The Fangshan-Nansong Mountain Scenic Area – comprises three component parts: Fangshan Mountain, Lion Peak and Longjiangmen Gateway. The scenic area is also linked to Mount Yandang, named a World Geopark in 2005 by UNESCO.
The Taozhu Provincial Scenic Area – part of a national geological park situated in the vicinity of Linhai. The scenic area's highlights are Taozhu Ancient Town and Coral Rock, and
The Xianju National Scenic Area – located in Xianju County (site of the area's Neolithic Age Liangzhu Culture). The scenic area offers a veritable fairy landscape, and the Yong'an River cruise is unmissable!
The Taizhou Ancient City Wall – alternately known as the South China Great Wall and the Great Wall South of the Yangtze River, it was begun during the Eastern Jin (CE 317-42) Dynasty, when the Han Chinese "immigrants", fleeing from the troubled north, settled here. Its construction lasted through the Sui (CE 581-617) and the Tang (CE 618-907) Dynasties (apparently the Han Chinese settlers found out that they were in no immediate danger from the Turkic invaders from the north, so they took their good time!).

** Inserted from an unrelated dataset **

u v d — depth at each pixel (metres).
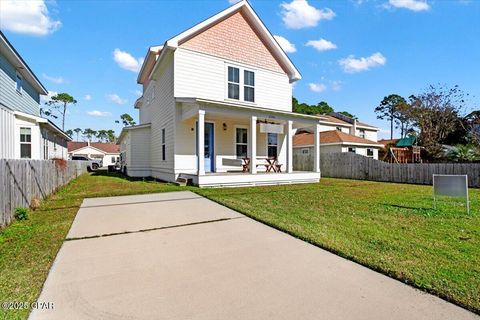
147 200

The wall, originally over 6000 meters long, is said to have stood model to the Badaling stretch of the Great Wall north of Beijing (aka the Badaling Great Wall) that was originally cobbled together of local "debris" (stones, decayed tree trunks, etc.) but was "fortified" (recreated from scratch, actually, so that it resembles the rest of the Great Wall) during the reign (CE 1572-1620) of the Wanli emperor, Emperor Shenzhong of the Ming (CE 1368-1644) Dynasty.
Other must-see tourist sites include:, Shaddock Orchard, Shitang Fishing Village, Taizhou Sea World, Yuhuan Agricultural Sightseeing Garden and Wu Zixiong Glass Art Exhibition Hall. If you would like to check out the islands, then the following are definitely worth a visit: Dachen Island, Dalushan Island (nicknamed "the forest park on the sea") and Shepan Island, nicknamed "thousand cave island".
Besides the things to eat and buy and see in Taizhou, there is a string of annual festivals celebrated here that you absolutely should take part in if you wish to meet Chinese people in a relaxed, informal setting, when they are enjoying themselves the most. These are:
The South China Great Wall Festival (October-November), held at Linhai,
The Taizhou Stone Culture Festival (April-May), celebrating the myriad of artistic uses of unique types of natural stone, especially as used in small sculptures (the closest parallel in the West is perhaps soapstone carvings),
The Taizhou Tourism Festival (held repeatedly, May-September),
The Sanmen Blue Crab Festival (September), held in the harbor of Sanmen, Taizhou,
The Yuhuan Pomelo Festival (September-October), celebrating the fruit by the same name,
The Xianju Red Bayberry Festival (June), celebrating you-know-what, and
The Mt. Tiantai Azalea Festival (April-May), celebrating – of course – the azalea plant.
Taizhou's climate belongs to the subtropical monsoonal type, which results in a rather hot summer in late June and most of July, where the monsoonal rains are heaviest in early May, late June and early September. The average July temperature (the hottest month, as suggested) is 34 degrees Celsius, while the winters are not correspondingly cold – though long – falling to an average of 4 degrees Celsius. Generally, the best tourist season in Taizhou is from April through October.
If you are looking for a great place that offers a bit of everything, from good food to interesting historical and cultural scenic sites to temptingly fascinating shopping possibilities to limitless natural beauty, it is hard to beat the off-the-beaten-path city of Taizhou, home also to the local southern Chinese Opera, Taizhou Luantan. Welcome!